Что творилось в её душе? Она торопливо пустилась к казённому колодцу, откуда селяне брали воду для питья, и еле добежала, присев за высоким деревянным срубом, зажала рот руками и затряслась от рыданий.
Всё это время Даша жила в ожидании счастья. Её трогали заботы старушки, которая к ней привязалась как к дочери. Дарья это чувствовала, радовалась, но в то же время жила в каком-то нервном напряжении. Преследовало острое чувство беззащитности, оно столь давило, что Даша с ужасом поглядывала на мужиков, леденея от внутреннего озноба: «Одна, одна в целом мире, и вокруг на тысячи километров никого нет из родных».

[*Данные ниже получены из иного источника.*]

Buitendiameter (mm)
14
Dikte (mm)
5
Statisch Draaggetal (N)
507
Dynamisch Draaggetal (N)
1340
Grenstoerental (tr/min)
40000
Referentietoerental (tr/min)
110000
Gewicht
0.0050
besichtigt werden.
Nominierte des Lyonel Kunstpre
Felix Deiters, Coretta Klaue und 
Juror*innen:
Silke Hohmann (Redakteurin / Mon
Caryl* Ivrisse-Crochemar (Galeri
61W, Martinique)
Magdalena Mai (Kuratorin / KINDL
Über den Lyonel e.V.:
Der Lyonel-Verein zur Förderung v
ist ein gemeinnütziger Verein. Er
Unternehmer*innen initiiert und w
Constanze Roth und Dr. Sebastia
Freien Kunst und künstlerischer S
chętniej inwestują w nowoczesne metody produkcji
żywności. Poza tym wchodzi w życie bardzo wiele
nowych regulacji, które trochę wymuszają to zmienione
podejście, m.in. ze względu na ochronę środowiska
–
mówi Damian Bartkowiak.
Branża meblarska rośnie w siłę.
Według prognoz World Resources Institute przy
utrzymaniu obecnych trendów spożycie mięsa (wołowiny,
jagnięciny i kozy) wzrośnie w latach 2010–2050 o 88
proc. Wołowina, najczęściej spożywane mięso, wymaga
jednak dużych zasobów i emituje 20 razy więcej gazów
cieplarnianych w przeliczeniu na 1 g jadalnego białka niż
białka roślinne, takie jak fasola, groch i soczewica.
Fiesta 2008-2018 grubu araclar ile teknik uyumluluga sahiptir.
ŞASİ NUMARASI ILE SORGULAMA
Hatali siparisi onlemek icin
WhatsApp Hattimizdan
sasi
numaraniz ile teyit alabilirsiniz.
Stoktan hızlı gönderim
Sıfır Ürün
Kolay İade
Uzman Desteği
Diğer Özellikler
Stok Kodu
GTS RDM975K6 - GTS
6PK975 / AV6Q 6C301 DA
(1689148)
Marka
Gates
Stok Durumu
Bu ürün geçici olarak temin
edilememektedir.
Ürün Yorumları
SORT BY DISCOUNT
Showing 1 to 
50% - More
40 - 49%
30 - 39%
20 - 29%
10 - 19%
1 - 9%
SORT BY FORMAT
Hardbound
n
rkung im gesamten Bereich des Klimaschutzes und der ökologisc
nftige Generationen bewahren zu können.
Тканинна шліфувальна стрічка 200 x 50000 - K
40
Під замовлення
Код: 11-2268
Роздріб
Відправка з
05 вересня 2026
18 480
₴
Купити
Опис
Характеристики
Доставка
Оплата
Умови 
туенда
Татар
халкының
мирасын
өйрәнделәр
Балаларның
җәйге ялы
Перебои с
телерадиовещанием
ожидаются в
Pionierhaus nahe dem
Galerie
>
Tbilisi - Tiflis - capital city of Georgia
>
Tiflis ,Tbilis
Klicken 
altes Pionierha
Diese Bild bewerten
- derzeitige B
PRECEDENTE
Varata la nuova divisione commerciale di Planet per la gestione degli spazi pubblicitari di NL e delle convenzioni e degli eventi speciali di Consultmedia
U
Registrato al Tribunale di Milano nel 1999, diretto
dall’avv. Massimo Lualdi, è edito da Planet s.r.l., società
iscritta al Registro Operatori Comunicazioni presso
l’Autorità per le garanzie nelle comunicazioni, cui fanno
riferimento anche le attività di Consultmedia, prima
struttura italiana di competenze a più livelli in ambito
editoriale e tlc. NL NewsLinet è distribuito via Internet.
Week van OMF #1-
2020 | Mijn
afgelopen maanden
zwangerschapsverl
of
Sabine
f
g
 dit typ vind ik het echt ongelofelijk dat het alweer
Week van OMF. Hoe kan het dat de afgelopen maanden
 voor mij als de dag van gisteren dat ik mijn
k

— Ах, маменька! Зачем же и на кого ты меня оставила-а?! — зашлась она в плаче. — За что же такое наказание от Бога-а? Не я ли любила тебя, папеньку, не я ли хотела, чтобы вы жили долго-о-о? Господи! Боже правый! Помоги-и-и!
Заслышав стук ведра, Даша принялась крутить ворот, набрала воды и отправилась домой. Но по дороге остановилась, заметив мчавшегося во весь опор всадника. Приглядевшись, узнала в нём Кобыло. Белая холщовая рубашка так и вздувалась на его спине, каурая неслась стремительно, повинуясь властной руке хозяина. Он резко осадил перед Дарьей лошадь и, глядя на неё с радостью и с ещё не сошедшим с лица страхом, с нескрываемой нежностью и болью в глазах, спросил:
— Дашенька, что ты? Я подумал, я испугался за тебя. Скачу, чтобы узнать, что стряслось.
— А что? — спросила она.
— Плачешь чего? Что случилось? — Он спешился, прихватил вёдра с лёгкостью, словно пушинки, и понёс, как-то бочком, искоса поглядывая на Дарью; лошадь, пожёвывая толстыми губами, покачивая большой головой с неким добродушием к людским слабостям, топала позади, то и дело просовывая морду между ними. Даша любила лошадей с детства, ласково поглаживала каурку, а лошадь, точно поросёнок, тёрлась мордой о её бёдра, пофыркивая от доброты и полного ощущения счастья жизни.
— А кто тебе сказал? — тихонечко спросила Дарья.
— Да Ванька Безматерный ехал, говорит, мол, сидит за колодцем, ревёт.
— Вот уж и поплакать нельзя. А может, я от счастья, — с лёгкостью и лукавством отвечала Даша, отворяя калитку и пропуская вперёд Ивана и лошадь. — Настасья Ивановна! — крикнула. — Дайте Ване квасу!
Они присели на завалинке в свете низко скативщегося к горизонту вечернего солнца. Он чувствовал её душу, нежно глядя на неё. И Даша понимала его без слов. Она молча положила свою руку на его, покоившуюся на колене, и снизу вверх взглянула Ивану в лицо. Он улыбнулся и поцеловал её в глаза. Она не отпрянула, не отвела взгляда, а с мольбою и той растерянностью, что появилась в её глазах, когда они вдруг стали из синих чёрными, смотрела на него внимательно и серьёзно. Они настолько были поглощены друг другом, что не сразу заметили стоявшую с понимающей улыбкой перед ними Настасью Ивановну. Иван Кобыло принял из рук старушки огромную кружку с квасом и одним глотком опорожнил её до дна.